TASK DIRECTIONS:
Reproduce the passage from the essay on time in Kenneth Slessor's poems, from "It is the theme" to "and mysterious entities.", word for word.

SUPPLIED TEXT:
-- BEGIN --

Saturday, March 20, 2010

Kenneth Slessor: The Frozen Moments of “Out of Time”, “The Night-Ride”, “Beach Burial”, “Five Visions of Captain Cook”, and “Five Bells”


It is the theme of time as a remorseless thing of terrible beauty in much of Kenneth Slessor’s work that strikes most powerfully. He conceives of time as a great force, intricate with the state of the natural world, conjured as the “hundred yachts” in ‘Out of Time’, an unstoppable flotilla of grace. Part and parcel with this is a partly ironic consideration of the way humans measure time, and thus attempt to place limits and controls on their understanding of nature, which is not governed by a time moved by “little fidget wheels”, as he puts it in ‘Five Bells’. That is, the time kept by pocket and wrist watches of bankers and businessmen, of the everyday world. Slessor attempts to define a deeper, more ethereal concept of time, one which the imagery of water easily intertwines with; time, and the ocean, drown everything with completeness, they are vast and mysterious entities.

-- END --

LISTING:
-- BEGIN --

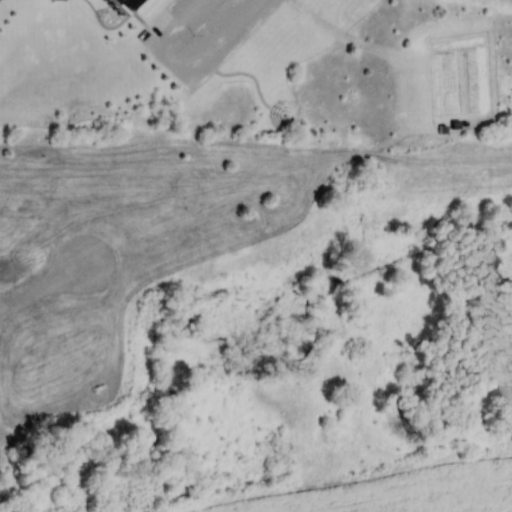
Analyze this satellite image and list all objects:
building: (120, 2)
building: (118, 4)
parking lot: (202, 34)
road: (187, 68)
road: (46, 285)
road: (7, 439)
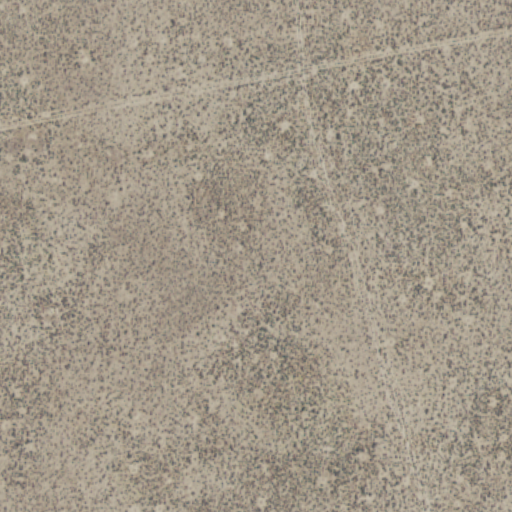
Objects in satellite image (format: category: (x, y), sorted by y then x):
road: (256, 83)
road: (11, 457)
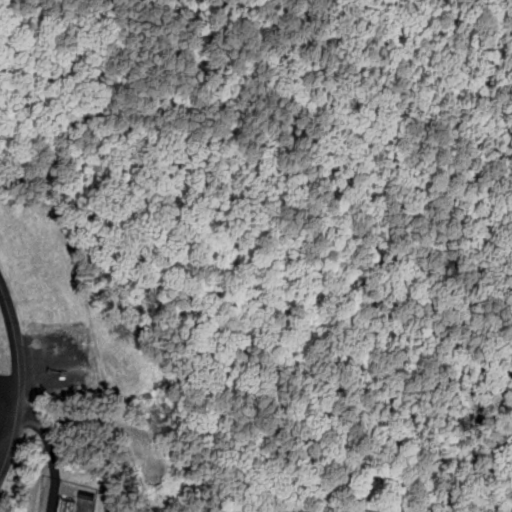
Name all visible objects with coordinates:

-- END --
-- BEGIN --

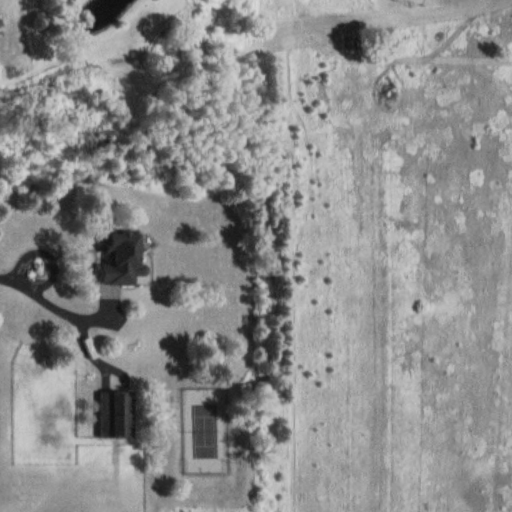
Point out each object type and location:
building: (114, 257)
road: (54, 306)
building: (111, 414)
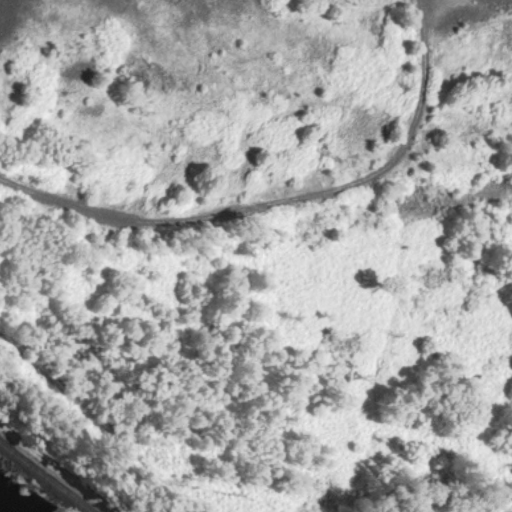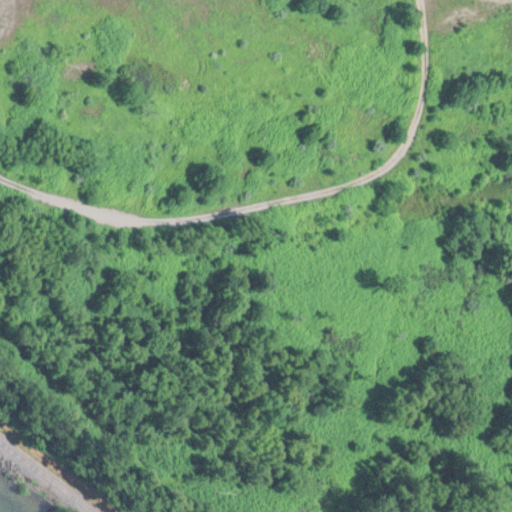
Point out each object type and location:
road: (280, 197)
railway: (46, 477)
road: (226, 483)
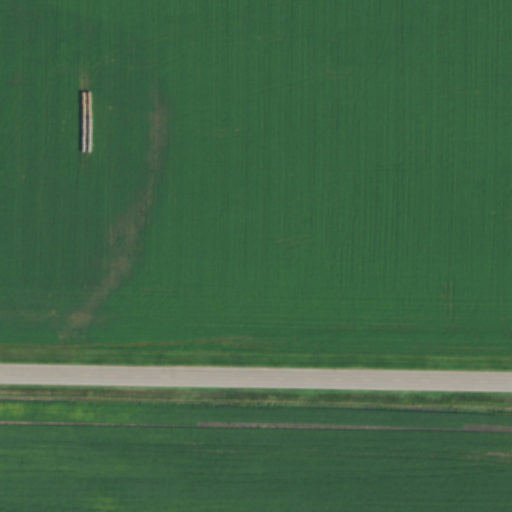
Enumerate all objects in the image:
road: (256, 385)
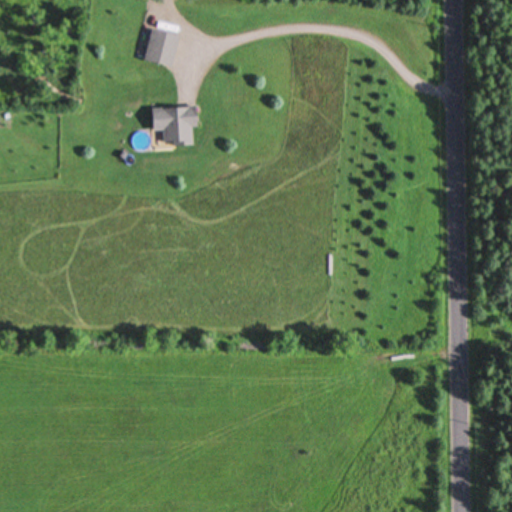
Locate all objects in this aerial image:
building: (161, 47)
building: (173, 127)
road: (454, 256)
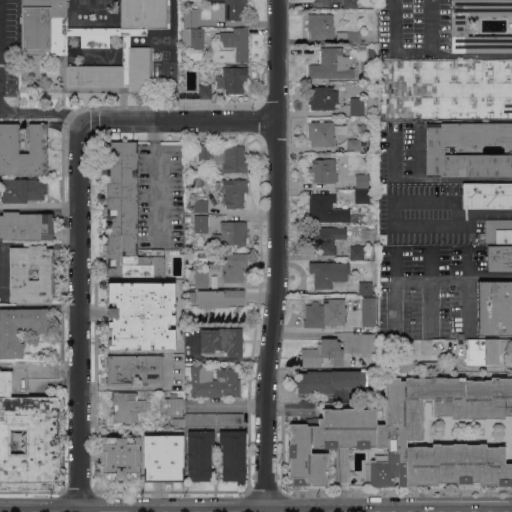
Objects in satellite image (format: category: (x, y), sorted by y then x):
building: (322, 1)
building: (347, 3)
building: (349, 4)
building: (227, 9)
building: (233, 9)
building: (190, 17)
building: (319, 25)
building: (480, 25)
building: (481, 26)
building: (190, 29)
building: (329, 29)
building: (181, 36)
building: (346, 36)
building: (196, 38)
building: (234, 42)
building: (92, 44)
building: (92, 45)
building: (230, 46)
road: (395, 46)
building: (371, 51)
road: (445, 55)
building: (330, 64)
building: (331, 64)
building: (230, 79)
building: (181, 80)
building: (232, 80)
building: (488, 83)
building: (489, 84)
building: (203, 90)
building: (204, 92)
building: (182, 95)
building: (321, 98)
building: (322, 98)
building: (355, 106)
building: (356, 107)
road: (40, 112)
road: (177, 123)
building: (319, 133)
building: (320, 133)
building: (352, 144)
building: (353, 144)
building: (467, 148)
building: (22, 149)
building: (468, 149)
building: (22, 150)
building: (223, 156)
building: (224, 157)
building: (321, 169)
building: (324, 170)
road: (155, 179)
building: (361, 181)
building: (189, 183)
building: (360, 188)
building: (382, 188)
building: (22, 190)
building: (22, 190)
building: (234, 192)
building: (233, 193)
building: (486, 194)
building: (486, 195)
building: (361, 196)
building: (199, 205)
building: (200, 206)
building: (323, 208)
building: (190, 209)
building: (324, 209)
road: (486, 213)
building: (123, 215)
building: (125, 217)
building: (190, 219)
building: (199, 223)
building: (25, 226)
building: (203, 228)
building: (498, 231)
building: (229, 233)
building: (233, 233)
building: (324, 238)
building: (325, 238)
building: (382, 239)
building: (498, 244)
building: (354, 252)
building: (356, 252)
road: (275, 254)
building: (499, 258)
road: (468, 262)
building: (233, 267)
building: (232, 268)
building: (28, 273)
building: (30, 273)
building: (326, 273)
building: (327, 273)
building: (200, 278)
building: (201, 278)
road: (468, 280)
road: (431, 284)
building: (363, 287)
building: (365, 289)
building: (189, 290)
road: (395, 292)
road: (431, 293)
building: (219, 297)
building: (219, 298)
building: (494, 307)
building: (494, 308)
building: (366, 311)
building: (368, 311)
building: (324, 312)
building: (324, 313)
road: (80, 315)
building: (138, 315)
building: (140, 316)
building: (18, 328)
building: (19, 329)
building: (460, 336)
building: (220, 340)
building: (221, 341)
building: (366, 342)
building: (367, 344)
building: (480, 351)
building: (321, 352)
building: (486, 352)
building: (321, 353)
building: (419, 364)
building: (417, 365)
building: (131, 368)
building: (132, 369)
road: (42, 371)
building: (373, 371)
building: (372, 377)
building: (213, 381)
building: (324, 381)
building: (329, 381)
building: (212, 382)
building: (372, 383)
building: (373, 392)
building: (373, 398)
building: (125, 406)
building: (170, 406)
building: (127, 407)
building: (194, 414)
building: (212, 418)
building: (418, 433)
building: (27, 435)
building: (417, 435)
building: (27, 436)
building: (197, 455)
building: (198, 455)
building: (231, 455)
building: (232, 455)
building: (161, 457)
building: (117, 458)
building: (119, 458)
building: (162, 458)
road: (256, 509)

-- END --
-- BEGIN --

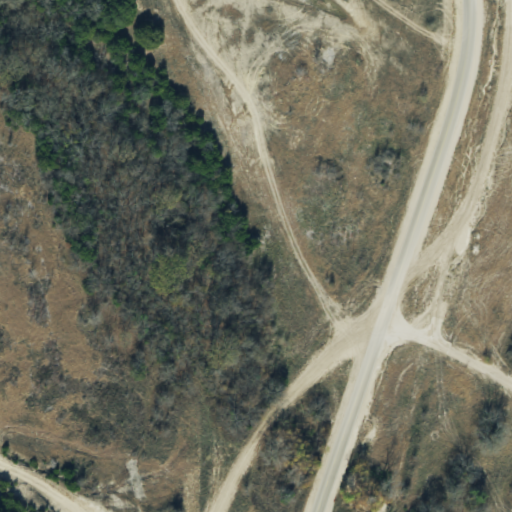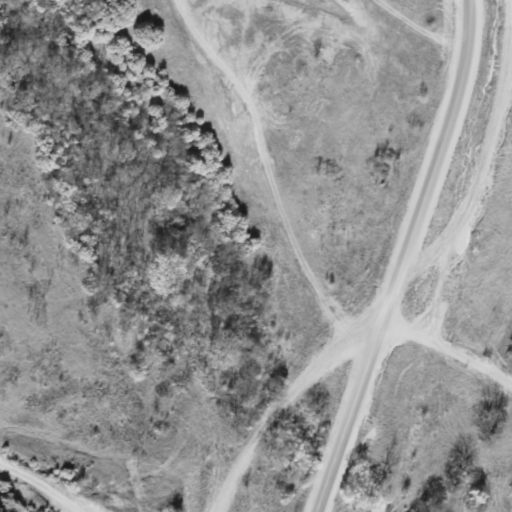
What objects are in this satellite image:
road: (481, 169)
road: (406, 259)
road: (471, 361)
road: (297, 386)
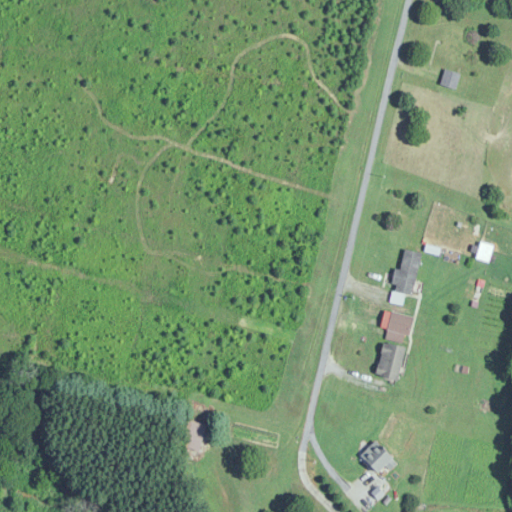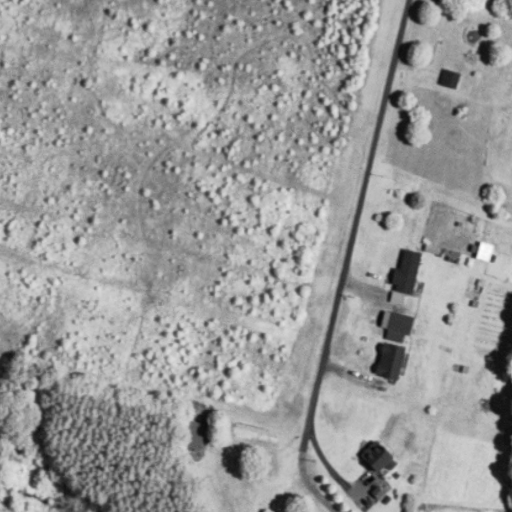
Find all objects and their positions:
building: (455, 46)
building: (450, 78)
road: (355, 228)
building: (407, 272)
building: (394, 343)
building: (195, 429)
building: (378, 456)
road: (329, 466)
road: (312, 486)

-- END --

THE COMPLETED TASK:
It is the theme of time as a remorseless thing of terrible beauty in much of Kenneth Slessor’s work that strikes most powerfully. He conceives of time as a great force, intricate with the state of the natural world, conjured as the “hundred yachts” in ‘Out of Time’, an unstoppable flotilla of grace. Part and parcel with this is a partly ironic consideration of the way humans measure time, and thus attempt to place limits and controls on their understanding of nature, which is not governed by a time moved by “little fidget wheels”, as he puts it in ‘Five Bells’. That is, the time kept by pocket and wrist watches of bankers and businessmen, of the everyday world. Slessor attempts to define a deeper, more ethereal concept of time, one which the imagery of water easily intertwines with; time, and the ocean, drown everything with completeness, they are vast and mysterious entities.